What do we say to the dozens I passed in the street on the way home on New Years Eve, crouching in little huddles on the pavement, all starting fires. It wasn’t because they were cold. They were burning fake money, in case their dead relatives needed a bob or two in the afterlife. It’s incredible what some people believe, honestly.

And what about people such as my wife’s sister and her husband, who a few years ago visited us in the UK. Their daughter was graduating from Aston University, so we spent a weekend in Birmingham. We were delighted when they said they’d come with us to church. So we Googled “Chinese-speaking Evangelical churches in Birmingham,” of which there are several, and took them to one of them. Afterwards, without being prompted, they said something along the lines of, “They’re not worshipping God, it’s just a social club.” To which, sad to say, we had to agree. We couldn’t pretend they were wrong. These unbelieving visitors had put their finger precisely on that particular church’s problem. But the church wasn’t able to see it, and are probably carrying on in their own sweet way regardless today. So, what do we say to those who are, humanly speaking, the hardest to reach of all - those who’ve been disillusioned by the church?

What do we say to any of these poor lost souls? There’s only one thing we can ever say to any of them:


Luke 13:3,5

Except ye repent, ye shall all likewise perish.


Acts 3:19

Repent ye therefore, and be converted, that your sins may be blotted out, when the times of refreshing shall come from the presence of the Lord....


Acts 17:30-31

And the times of this ignorance God winked at; but now commandeth all men every where to repent: Because he hath appointed a day, in the which he will judge the world in righteousness by that man whom he hath ordained; whereof he hath given assurance unto all men, in that he hath raised him from the dead.

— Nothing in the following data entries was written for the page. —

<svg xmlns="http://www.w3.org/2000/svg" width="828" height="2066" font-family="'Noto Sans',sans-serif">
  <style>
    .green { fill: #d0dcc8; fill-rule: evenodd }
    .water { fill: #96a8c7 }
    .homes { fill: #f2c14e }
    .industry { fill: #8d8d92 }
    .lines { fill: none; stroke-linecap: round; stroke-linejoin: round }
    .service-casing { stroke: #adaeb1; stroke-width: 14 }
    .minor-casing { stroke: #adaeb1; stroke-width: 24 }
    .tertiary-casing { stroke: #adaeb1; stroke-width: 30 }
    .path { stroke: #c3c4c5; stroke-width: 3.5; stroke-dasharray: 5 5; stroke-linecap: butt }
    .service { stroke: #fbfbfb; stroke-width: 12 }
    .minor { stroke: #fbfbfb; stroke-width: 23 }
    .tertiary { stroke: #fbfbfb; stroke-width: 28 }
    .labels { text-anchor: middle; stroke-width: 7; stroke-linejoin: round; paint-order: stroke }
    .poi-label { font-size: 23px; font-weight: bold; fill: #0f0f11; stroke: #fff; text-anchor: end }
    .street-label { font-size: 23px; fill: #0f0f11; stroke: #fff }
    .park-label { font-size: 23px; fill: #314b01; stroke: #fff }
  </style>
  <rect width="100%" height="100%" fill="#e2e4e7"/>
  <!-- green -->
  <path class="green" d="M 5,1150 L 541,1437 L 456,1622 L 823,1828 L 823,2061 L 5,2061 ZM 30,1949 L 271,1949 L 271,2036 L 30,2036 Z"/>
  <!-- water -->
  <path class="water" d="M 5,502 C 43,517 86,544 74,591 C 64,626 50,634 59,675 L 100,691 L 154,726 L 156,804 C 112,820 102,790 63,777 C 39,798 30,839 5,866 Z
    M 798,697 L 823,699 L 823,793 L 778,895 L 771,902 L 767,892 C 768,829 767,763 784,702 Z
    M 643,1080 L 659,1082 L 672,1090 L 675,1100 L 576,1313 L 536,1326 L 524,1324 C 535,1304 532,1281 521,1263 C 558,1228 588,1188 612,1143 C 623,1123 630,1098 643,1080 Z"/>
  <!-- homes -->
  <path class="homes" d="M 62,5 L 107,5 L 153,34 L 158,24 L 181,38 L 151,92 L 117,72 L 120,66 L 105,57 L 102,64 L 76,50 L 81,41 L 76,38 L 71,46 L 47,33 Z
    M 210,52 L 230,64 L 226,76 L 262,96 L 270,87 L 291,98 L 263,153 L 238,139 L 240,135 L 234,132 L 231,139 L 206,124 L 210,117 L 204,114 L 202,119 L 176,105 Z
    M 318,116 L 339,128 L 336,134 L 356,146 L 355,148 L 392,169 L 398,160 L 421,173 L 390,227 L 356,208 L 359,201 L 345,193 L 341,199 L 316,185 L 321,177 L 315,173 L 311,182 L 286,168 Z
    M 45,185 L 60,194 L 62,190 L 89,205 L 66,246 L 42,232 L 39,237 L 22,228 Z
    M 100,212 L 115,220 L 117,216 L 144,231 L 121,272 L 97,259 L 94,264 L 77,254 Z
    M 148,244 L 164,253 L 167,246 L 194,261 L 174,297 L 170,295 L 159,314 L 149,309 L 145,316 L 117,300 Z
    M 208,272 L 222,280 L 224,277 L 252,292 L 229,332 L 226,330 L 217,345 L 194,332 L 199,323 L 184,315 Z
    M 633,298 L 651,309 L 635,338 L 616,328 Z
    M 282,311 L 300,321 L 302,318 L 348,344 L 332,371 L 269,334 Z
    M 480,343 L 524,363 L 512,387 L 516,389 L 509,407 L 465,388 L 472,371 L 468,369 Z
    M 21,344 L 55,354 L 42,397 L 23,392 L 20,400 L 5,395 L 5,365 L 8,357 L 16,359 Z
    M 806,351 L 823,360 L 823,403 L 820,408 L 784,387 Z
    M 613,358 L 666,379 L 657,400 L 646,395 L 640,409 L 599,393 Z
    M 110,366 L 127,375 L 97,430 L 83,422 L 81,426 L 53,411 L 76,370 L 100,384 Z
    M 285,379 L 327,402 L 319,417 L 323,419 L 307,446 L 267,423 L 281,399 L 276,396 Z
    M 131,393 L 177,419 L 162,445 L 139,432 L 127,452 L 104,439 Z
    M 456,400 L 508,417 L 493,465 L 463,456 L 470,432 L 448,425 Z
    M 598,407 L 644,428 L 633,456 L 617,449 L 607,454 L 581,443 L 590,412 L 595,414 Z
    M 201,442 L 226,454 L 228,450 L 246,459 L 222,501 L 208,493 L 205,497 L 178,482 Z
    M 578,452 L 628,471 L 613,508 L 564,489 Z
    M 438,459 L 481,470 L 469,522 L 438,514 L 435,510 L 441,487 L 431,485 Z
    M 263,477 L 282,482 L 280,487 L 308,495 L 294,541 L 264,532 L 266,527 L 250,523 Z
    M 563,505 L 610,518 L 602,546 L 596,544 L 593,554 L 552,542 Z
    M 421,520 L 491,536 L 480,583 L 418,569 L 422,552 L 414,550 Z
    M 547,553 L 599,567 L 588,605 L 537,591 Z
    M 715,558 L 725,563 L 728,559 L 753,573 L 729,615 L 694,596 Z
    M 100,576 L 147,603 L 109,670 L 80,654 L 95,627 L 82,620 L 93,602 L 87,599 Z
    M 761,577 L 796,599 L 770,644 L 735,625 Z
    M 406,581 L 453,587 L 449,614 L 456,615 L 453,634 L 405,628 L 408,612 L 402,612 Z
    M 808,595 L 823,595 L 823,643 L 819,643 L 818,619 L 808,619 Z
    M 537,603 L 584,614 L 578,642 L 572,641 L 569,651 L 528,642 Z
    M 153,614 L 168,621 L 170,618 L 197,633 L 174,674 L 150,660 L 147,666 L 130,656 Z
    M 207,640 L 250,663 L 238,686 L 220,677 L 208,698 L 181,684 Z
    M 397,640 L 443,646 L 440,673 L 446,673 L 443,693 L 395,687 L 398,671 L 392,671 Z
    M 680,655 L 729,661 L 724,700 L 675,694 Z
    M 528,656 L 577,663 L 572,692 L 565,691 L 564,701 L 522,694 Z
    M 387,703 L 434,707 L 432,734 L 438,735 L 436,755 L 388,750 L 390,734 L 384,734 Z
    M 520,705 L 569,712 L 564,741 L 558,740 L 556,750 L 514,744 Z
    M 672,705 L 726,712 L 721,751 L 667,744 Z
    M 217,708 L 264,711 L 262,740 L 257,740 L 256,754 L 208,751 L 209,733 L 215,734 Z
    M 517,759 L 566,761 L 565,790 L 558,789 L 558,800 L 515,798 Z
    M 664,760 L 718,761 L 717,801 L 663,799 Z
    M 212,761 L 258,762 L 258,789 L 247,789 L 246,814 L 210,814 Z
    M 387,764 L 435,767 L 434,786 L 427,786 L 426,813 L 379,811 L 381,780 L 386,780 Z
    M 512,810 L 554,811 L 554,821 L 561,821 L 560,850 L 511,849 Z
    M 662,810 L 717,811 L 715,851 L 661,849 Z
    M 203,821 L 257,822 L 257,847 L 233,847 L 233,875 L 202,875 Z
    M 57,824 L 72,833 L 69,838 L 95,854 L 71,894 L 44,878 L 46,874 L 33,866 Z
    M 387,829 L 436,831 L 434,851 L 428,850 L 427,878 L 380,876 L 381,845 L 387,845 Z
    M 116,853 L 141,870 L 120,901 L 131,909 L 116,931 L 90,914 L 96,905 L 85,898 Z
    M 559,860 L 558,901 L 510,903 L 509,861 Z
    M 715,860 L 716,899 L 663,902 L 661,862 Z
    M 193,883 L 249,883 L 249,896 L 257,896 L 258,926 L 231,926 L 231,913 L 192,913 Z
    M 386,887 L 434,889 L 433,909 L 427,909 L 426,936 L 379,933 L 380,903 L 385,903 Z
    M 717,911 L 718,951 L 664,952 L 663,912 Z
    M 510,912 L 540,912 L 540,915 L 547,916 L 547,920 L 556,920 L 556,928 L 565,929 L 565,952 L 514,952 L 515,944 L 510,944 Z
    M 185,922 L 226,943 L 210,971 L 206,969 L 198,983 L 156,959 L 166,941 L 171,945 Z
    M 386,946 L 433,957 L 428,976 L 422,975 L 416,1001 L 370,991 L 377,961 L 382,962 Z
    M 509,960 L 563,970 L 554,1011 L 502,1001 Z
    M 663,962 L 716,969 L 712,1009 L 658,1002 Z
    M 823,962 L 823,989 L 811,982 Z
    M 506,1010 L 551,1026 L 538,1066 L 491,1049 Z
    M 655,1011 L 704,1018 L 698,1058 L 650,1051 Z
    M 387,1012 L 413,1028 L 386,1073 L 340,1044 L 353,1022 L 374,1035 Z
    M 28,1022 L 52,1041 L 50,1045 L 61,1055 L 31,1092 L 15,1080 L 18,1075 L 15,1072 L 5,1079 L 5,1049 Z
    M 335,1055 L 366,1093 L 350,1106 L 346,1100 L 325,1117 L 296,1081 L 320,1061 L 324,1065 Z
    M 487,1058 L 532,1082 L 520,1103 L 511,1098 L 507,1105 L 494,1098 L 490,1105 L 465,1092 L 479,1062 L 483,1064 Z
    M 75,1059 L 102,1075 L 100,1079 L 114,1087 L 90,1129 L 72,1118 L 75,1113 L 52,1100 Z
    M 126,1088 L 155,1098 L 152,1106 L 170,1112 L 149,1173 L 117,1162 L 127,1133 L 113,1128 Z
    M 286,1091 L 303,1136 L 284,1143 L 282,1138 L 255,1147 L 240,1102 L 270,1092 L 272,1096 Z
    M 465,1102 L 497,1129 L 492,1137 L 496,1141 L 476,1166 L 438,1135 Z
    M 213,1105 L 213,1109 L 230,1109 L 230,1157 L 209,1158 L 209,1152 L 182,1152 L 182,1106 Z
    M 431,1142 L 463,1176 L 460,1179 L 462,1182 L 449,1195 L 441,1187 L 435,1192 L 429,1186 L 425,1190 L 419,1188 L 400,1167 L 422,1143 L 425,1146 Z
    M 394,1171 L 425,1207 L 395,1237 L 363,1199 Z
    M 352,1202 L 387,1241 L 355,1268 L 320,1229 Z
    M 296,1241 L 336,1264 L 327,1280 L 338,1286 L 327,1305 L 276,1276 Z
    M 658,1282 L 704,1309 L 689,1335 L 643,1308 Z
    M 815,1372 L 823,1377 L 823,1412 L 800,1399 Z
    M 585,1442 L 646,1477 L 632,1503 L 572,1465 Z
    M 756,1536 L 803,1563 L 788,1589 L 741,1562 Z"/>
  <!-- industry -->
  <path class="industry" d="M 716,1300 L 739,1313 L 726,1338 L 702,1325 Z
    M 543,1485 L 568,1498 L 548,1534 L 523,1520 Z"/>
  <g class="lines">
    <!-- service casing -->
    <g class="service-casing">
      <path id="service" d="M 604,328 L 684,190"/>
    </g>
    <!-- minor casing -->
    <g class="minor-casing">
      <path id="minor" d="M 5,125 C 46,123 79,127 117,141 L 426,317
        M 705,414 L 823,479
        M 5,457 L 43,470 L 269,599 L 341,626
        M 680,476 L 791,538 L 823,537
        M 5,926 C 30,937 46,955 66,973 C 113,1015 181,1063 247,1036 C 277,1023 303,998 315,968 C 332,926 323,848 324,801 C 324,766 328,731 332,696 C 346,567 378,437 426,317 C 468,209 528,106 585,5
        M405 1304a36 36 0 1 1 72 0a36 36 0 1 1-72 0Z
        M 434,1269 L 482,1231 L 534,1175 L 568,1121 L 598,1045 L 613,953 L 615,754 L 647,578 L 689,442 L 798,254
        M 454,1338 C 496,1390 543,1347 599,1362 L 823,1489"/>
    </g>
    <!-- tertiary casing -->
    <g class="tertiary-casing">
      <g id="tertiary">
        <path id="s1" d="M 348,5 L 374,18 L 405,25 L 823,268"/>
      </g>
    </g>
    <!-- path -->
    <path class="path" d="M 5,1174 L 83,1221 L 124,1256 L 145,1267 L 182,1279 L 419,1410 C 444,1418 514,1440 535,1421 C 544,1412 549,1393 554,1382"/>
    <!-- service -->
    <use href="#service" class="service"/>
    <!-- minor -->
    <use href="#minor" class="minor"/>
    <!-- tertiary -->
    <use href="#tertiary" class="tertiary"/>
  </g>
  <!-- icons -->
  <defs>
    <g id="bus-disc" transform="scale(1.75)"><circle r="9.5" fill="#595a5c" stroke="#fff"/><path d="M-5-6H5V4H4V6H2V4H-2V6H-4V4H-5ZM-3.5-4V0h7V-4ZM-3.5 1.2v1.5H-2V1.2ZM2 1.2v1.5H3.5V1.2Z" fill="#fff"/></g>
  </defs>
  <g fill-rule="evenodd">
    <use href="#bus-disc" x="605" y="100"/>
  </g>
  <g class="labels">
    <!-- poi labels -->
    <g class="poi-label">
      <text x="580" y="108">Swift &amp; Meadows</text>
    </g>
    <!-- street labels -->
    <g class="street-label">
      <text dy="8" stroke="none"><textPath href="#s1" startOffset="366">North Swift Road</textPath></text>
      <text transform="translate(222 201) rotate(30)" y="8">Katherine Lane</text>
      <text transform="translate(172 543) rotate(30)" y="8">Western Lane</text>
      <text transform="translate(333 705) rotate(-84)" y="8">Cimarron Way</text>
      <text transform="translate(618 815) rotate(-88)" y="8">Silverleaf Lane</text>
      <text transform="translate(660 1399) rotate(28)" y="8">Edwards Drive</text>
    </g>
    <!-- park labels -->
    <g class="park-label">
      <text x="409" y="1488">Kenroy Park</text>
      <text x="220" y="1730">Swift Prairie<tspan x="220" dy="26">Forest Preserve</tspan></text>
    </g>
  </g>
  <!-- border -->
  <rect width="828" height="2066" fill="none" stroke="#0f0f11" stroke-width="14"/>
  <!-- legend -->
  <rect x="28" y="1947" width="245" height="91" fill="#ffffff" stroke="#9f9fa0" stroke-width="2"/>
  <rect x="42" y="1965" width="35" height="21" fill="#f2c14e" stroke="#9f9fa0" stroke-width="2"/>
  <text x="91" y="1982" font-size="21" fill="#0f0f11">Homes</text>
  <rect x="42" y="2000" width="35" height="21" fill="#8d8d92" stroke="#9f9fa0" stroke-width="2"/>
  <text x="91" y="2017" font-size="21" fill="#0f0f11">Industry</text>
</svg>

We’ll get laughed at and mocked, and certainly become unpopular for saying these things. But it’s the absolute truth, and we’ve got no other message of hope to give. We can’t change hearts, we leave it to the Lord to do that. But we must at least realise how serious the gospel message really is.


2 Corinthians 5:10-11

For we must all appear before the judgment seat of Christ; that every one may receive the things done in his body, according to that he hath done, whether it be good or bad. Knowing therefore the terror of the Lord, we persuade men.

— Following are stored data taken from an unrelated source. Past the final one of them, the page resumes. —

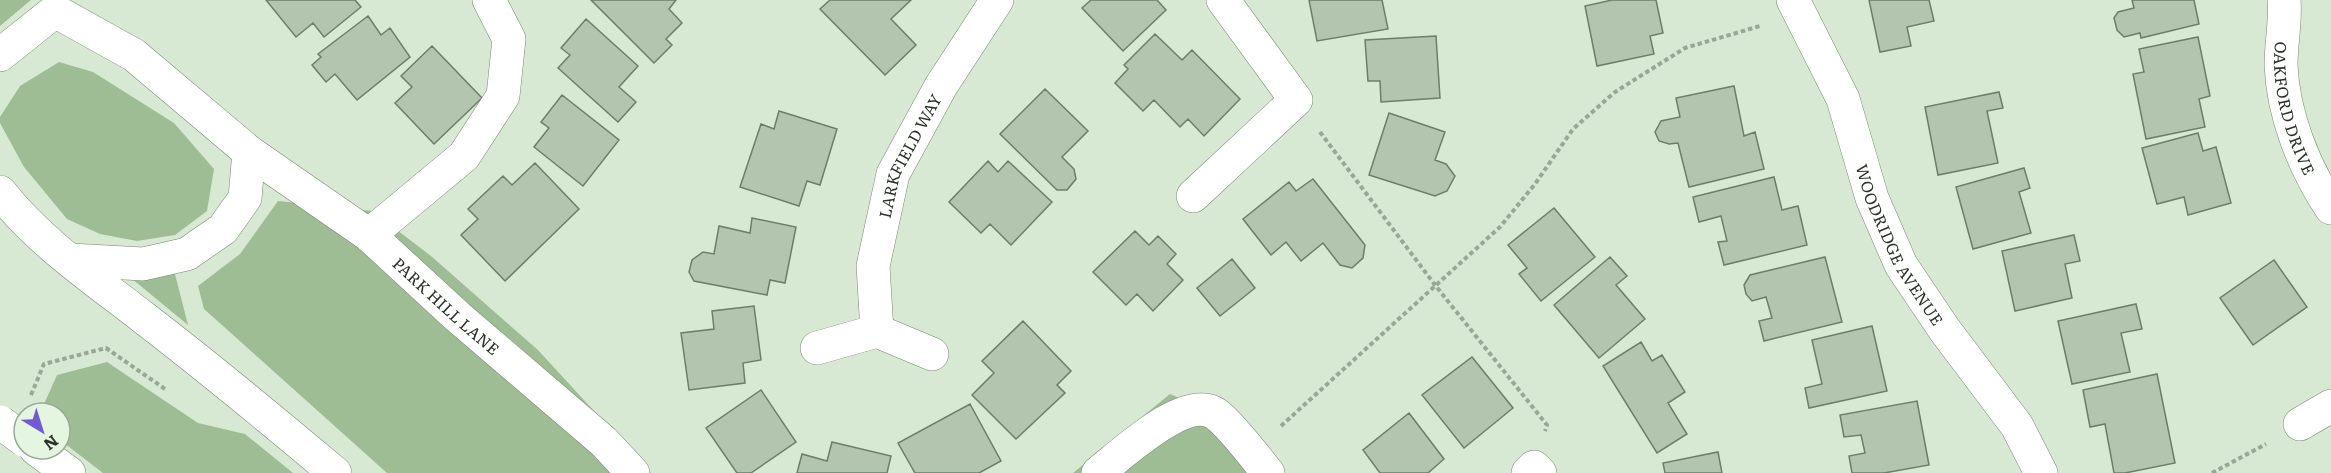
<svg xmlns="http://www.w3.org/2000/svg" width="2331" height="473" font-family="Literata,serif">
  <rect width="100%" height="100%" fill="#d7e9d2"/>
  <path fill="#9fbd95" d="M0,0H31L0,26Z
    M59,62L93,72L174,123L214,169L207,211L175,235L137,241L100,234L67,219L24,167L0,123V117L20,86Z
    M278,201L372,211L431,256L538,350L651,473H387L204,309L198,286L240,254Z
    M175,274L188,325L131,278Z
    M107,362L198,423L245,434L293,473H103L60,440V413H40L57,375Z
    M1170,394L1214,413L1267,473H1073Z"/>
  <path fill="#b4c5af" stroke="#6e7d69" stroke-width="1.5" d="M266,0H355L361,7L324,37L313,23L296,37Z
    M591,0H676L669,9L682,23L666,39L672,45L654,63Z
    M830,0H911L891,19L916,45L885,75L820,9Z
    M1091,0H1157L1166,10L1123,51L1082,8Z
    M1309,0H1382L1388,29L1317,41Z
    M1612,0H1656L1663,33L1650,36L1654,54L1597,66L1585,6Z
    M1869,0H1929L1934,21L1907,27L1911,46L1880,52Z
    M2132,0H2194L2199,24L2141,38L2140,33L2124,37L2117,30L2114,18L2118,12L2134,8Z
    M368,16L381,35L390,28L410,57L357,100L335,74L326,82L312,65L321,57L318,54Z
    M586,19L638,66L619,87L636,102L618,122L558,68L570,55L561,48Z
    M1155,34L1182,60L1192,50L1240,99L1204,136L1188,119L1180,127L1154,100L1143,111L1115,83L1128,69L1124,65Z
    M1436,36L1440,98L1381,102L1380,81H1368L1365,40Z
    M2198,37L2210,96L2199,99L2205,127L2146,139L2133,74L2144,72L2139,49Z
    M432,46L482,98L434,144L395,103L412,87L401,76Z
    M1734,86L1744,136L1755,132L1764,169L1689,187L1678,143L1669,144L1659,141L1655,132L1661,121L1680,117L1676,98Z
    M1045,89L1088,131L1062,157L1074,169L1076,179L1067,190H1057L1000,134Z
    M1999,92L2003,108L1987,111L1998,163L1938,175L1925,107Z
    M562,95L619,140L583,186L534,147L549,128L541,122Z
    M779,111L837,129L820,185L807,181L799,206L740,187L761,124L774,129Z
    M1389,113L1445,132L1435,160L1446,164L1455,176L1447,191L1435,196L1369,175Z
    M2198,133L2203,151L2216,147L2231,203L2188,215L2184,197L2157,204L2142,148Z
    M988,161L998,172L1008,161L1052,202L1011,245L990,224L981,233L949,202Z
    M535,163L579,209L505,281L461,235L478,219L468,209L503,176L512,185Z
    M2024,168L2030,188L2019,192L2031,233L1973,249L1956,187Z
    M1774,177L1782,210L1798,206L1807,245L1724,265L1718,242L1727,241L1721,216L1699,222L1693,197Z
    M1313,179L1365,245L1363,258L1352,268L1340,265L1323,243L1301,261L1286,242L1271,255L1243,219L1289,182L1296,191Z
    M1554,208L1595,257L1541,301L1519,274L1527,268L1508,245Z
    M752,218L796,227L785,283L770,280L767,295L694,281L689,272L692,260L703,252L714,254L719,226L750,233Z
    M1135,231L1149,245L1158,236L1176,254L1167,264L1183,280L1153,311L1137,294L1126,305L1093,272Z
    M2074,235L2080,261L2065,264L2072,298L2015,311L2002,251Z
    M1610,257L1627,276L1616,285L1645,319L1599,358L1554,305Z
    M1825,257L1842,322L1764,341L1759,321L1772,318L1766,297L1752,301L1746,294L1744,285L1750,275Z
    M1232,259L1255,288L1220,316L1197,288Z
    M2274,260L2307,307L2253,345L2220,298Z
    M2136,304L2142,329L2121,333L2130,372L2072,384L2058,321Z
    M754,306L761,360L743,363L745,383L689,390L681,333L714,329L712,311Z
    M1023,321L1071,371L1057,385L1065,393L1016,439L972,395L994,373L982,361Z
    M1872,326L1887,391L1809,408L1805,388L1822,384L1812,340Z
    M1641,342L1652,361L1662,355L1685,392L1668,403L1687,434L1657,453L1603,366Z
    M1472,357L1513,408L1464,448L1422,395Z
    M2157,374L2175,463L2125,473H2114L2105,424L2090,427L2083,390Z
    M761,390L796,442L751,473H737L706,428Z
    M1917,401L1929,465L1884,473H1852L1849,456L1865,453L1861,435L1844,437L1840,415Z
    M970,404L1001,461L979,473H915L898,443Z
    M1409,413L1444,459L1428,473H1380L1363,450Z
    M832,442L891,456L887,473H797L802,454L827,461Z
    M1718,452L1722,473H1665L1663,463Z"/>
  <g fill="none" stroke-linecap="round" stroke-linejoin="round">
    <g stroke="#798874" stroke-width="34">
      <g id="minor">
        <path id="s1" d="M1793,0L1843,99L1872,198L1901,265L1944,329L2017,426L2041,473"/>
        <path id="s2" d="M2284,0C2286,21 2281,43 2281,65C2283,115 2304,167 2331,208"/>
        <path id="s3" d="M0,55L55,11L134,55L249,152L369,235L458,317L604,442L633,473"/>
        <path d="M1193,196L1296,100L1223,0"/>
        <path d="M369,235L464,156L503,96L509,39L489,0"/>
        <path d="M70,260L143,264L187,254L223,229L245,198L249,152"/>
        <path id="s4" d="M877,331L873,266L893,174L941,86L997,0"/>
        <path d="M817,348L877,331L932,354"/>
        <path d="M2300,424L2331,406"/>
        <path d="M1098,473C1121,455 1186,393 1216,414C1231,425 1255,457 1268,473"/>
        <path d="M1528,473L1534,467L1540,473"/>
      </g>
    </g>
    <g stroke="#798874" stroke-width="34">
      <path id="highway" d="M0,192C39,242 94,279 144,318C209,368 272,420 335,473
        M36,449L69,473"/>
    </g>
    <path stroke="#9aa796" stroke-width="4" stroke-dasharray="4.5 3" stroke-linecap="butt" d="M1320,132L1435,285L1547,425L1545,431
      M31,395L44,364L106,348L165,389
      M1281,426L1500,227L1535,184L1573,129L1615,92L1685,48L1760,26
      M2212,473L2266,444"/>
    <use href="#minor" stroke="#fff" stroke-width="33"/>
    <use href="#highway" stroke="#fff" stroke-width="33"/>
    <g stroke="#798874" stroke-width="34" stroke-linecap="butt">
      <path id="highway-bridge" d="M0,422L24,440"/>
    </g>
    <use href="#highway-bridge" stroke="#fff" stroke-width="33"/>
  </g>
  <g text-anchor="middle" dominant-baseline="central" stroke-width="5" stroke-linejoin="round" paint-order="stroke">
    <g font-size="16" fill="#2c322a" stroke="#e4f6df">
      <text stroke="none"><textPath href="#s2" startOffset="110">OAKFORD DRIVE</textPath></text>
      <text stroke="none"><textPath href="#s4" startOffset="182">LARKFIELD WAY</textPath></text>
      <text stroke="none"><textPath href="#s1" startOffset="268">WOODRIDGE AVENUE</textPath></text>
      <text stroke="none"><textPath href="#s3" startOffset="562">PARK HILL LANE</textPath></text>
    </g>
  </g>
  <g transform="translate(42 431) rotate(142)"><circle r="28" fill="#e4f6df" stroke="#9aa897" stroke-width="1.5"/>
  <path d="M0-4.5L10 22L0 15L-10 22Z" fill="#725ad4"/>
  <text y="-9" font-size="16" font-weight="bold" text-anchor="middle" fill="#2c322a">N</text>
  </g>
</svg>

And a final word to those who may find themselves, in the Lord’s providence, in a pulpit. Don’t shout. Don’t tell funny stories. Preach as though someone in the congregation has just had a bereavement. That should keep minds sufficiently focussed on eternal things.

Ecclesiastes 7:2

It is better to go to the house of mourning, than to go to the house of feasting: for that is the end of all men; and the living will lay it to his heart.